Some companies that see opportunities for growth on the horizon have decided that they will stick with stock options, since they remain the most effective device for attracting and retaining talent. This is especially true of pre-IPO nanotechnology firms.
Managing the new reality
The challenge for nanotechnology companies when they go public and once they become public will be to keep their investors informed of their compensation philosophy. Shareholders have become increasingly critical of potential dilution from stock options in technology firms, especially where the equity is concentrated at the top.
Companies assessing their potential risks also should consider their dependence on their star researchers and innovators. Many nano companies are built around key scientific and technical talent who develop the primary intellectual property assets of the company — patents. The sudden death or departure of a key individual could have a significant impact on the financial prospects of a young company. Traditional planning tools like key person insurance or supplemental retention/benefit agreements may be a solution that should be considered to protect the company’s investment in its talent.

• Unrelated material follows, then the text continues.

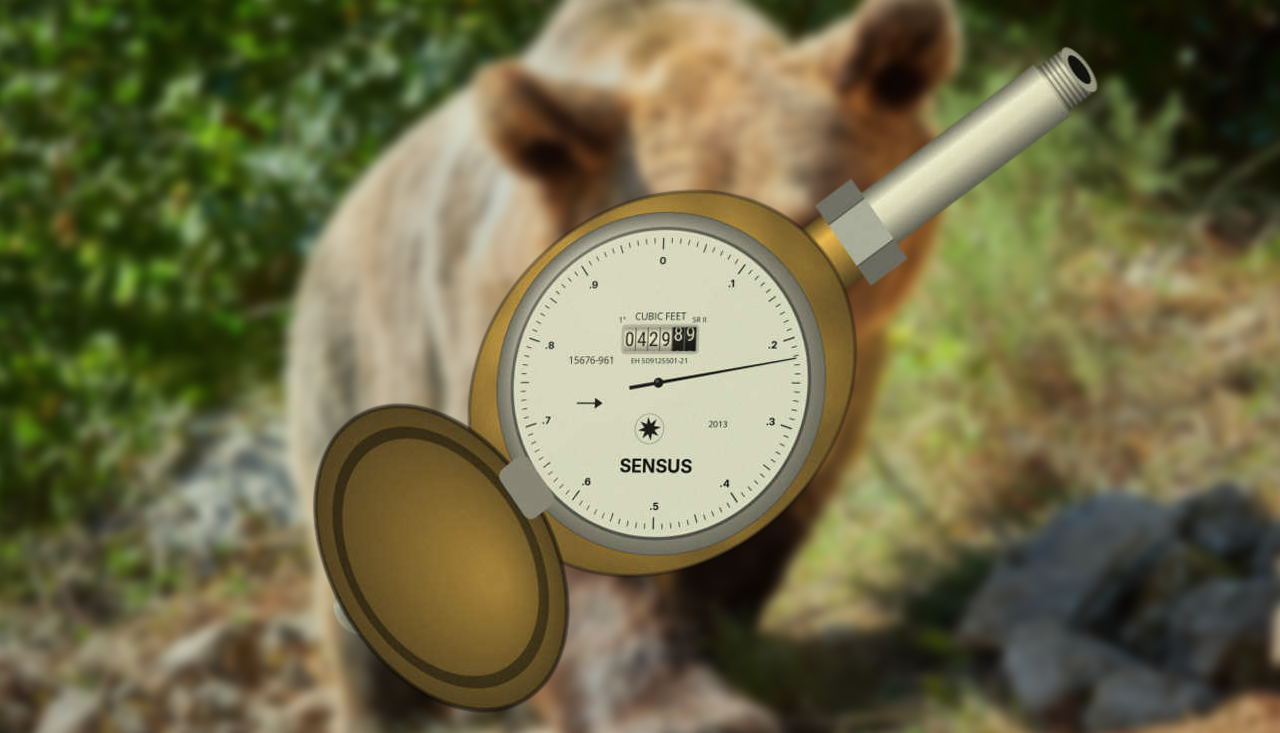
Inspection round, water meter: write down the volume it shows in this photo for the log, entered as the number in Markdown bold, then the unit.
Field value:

In addition, it can take years to develop nano concepts into commercially viable technologies. While equity/stock has the allure of a long-term financial “home run,” it also is important to balance this potential with a package of retirement and insurance benefits that provide basic protections in the meantime.
Attracting critical talent and keeping it will be an essential element of an emerging nano company’s business plan. Greater attention and a creative approach to compensation issues will be more important than ever before.